I invited him to come and stay with us on Beaty Avenue for awhile, to see if he could pull his life together. A day or so after he came to stay at Beaty, he mentioned that he had worked at a pet shop, and, in fact had a parrot that was being looked after at the shop, but now needed to join him at Beaty. The next day we headed off in my Volkswagen, nicknamed Simba, to retrieve the parrot.
'Poopie' as he was named (in reference to the manner and frequency of his evacuations), was a Red Lorikeet, a splendid mid-sized parrot from Australia with very difficult and specific digestive requirements. Poopie came with a large round cage where he spent most of his days. Unfortunately, Poopie's owner wasn't seriously dedicated to the care necessary for someone keeping such a complex miracle of evolution.

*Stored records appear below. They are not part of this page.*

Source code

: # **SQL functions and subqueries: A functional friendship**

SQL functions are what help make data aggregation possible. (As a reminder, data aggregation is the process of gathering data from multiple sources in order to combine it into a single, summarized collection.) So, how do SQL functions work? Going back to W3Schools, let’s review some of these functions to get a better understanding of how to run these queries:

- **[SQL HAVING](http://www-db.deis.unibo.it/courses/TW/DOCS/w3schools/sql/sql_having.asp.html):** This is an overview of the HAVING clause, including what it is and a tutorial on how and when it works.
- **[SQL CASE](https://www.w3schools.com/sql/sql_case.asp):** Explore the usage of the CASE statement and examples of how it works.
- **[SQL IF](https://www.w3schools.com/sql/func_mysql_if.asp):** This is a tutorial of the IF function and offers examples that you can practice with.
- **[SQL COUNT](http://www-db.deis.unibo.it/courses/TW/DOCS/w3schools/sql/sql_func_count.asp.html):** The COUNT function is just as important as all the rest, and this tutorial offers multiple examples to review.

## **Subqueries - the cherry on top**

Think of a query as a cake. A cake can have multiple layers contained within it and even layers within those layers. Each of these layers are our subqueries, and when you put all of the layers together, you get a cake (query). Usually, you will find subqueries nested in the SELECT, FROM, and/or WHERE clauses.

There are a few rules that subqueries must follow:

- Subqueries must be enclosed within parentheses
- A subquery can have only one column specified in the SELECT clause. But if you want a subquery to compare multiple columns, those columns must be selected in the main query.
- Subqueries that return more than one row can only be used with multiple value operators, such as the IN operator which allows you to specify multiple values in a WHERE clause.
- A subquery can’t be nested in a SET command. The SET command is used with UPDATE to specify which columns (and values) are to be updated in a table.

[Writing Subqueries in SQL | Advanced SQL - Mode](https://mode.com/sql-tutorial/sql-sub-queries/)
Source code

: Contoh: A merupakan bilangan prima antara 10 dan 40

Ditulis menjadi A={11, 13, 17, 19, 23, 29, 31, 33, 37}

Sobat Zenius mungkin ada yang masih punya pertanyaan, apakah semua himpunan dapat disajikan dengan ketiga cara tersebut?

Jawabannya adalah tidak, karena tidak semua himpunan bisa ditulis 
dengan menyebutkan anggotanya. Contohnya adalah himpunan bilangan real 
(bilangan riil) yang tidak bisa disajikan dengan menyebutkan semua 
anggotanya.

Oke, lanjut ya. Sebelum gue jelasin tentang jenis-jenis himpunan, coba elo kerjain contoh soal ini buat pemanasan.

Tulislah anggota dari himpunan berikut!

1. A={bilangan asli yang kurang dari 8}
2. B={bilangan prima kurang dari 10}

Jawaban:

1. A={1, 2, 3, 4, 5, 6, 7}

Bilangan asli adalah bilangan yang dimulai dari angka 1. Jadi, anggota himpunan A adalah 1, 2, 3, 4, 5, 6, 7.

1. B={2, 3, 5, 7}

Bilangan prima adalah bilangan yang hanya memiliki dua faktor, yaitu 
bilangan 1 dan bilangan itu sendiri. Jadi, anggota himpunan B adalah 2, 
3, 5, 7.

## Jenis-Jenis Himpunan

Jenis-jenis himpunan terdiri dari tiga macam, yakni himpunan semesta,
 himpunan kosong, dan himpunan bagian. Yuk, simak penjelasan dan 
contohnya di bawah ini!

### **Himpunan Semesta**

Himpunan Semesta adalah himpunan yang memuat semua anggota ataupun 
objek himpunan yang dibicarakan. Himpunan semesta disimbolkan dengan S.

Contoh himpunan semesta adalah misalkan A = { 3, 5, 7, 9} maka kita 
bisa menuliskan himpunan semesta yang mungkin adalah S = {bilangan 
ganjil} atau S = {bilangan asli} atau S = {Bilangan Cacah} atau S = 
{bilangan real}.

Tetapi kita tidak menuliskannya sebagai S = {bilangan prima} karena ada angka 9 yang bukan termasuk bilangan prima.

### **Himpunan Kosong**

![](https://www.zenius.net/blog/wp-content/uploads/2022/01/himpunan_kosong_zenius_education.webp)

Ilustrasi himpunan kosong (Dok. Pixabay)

The lad was more interested in the downtown party scene, leaving Poopie in my care.
Once my charge had landed a job in a chic clothing boutique, we saw even less of him and I started to think of Poopie as my own. The Lorikeet was my first intimate exposure to a tropical bird: I was captivated by its intelligence and beauty. A few weeks later, we made the decision to ask the young man to leave Beaty because of lifestyle issues in conflict with our own and that of our roommates.
It was a sad parting — I lost both the boy and the bird. But the time with Poopie started a new chapter in my life. Ever since, birds have always been part of it.